A study with RTB101 alone and in combination with Novartis Afinitor is currently in a phase 2b test for the reduction in the incidence of RTIs in the elderly; the biotech expects to report top-line data from this trial in the second half.
Just two months ago, it pocketed another $40 million from a second-round financing.
And finally, there is ARMO BioSciences, which wants $86 million for its work on immunotherapies targeting various cancers. The biotech, founded back in 2012 and based in Redwood City, CA, is at work on its lead product candidate, AM0010 (pegilodecakin), a long-acting form of human Interleukin-10 (IL-10).

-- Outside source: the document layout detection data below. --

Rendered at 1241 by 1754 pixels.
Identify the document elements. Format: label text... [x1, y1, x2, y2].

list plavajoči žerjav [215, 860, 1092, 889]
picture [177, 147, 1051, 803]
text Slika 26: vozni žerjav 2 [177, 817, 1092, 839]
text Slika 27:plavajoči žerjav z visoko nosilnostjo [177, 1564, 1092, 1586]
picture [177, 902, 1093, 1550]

IL-10 is a naturally occurring immune cell growth factor in humans that stimulates the survival, expansion and tumor-killing capacity of a particular white blood cell of the immune system, called the CD8+ T cell. “We have focused on CD8+ T cells because these cells have been shown to recognize and kill cancer cells,” the biotech says in its SEC-1 form. “An abundance of tumor-infiltrating CD8+ T cells improves the prognosis and lengthens the survival of cancer patients.”
It is currently undergoing a phase 3 pivotal test, known as SEQUOIA, which compares a combo of AM0010 and chemo agent Folfox to Folfox alone, as a second-line therapy after tumor progression during or following treatment with Lilly’s Gemzar (gemcitabine).
“We initiated this trial in the fourth quarter of 2016, enrolled the first patients in early 2017 and we expect the first interim analysis to be conducted in early 2018,” the company notes.
It adds: “The second interim analysis, which could provide the basis for a Biologics License Application submission to the FDA, is expected to be conducted in 2020. Depending on the outcome of this trial, we may expand the SEQUOIA program and further develop this combination or potentially combinations of AM0010 and other chemotherapies, including gemcitabine-based chemotherapies, as a first-line therapy for pancreatic cancer.”
The FDA has already granted fast track status to AM0010 in combination with Folfox as a second-line therapy in patients with pancreatic cancer, a notoriously difficult cancer to treat with low survival rates, and low success rates in recent trials. In August, it got $67 million from the likes of Celgene and GV, Google's venture arm.
2016 was a dire year for biotech IPOs, and it didn’t start so great in early 2017, but roared back into life from the second quarter; a number of private companies told FierceBiotech they were awaiting the right environment to test the public waters – this start to 2018 may see more jumping in.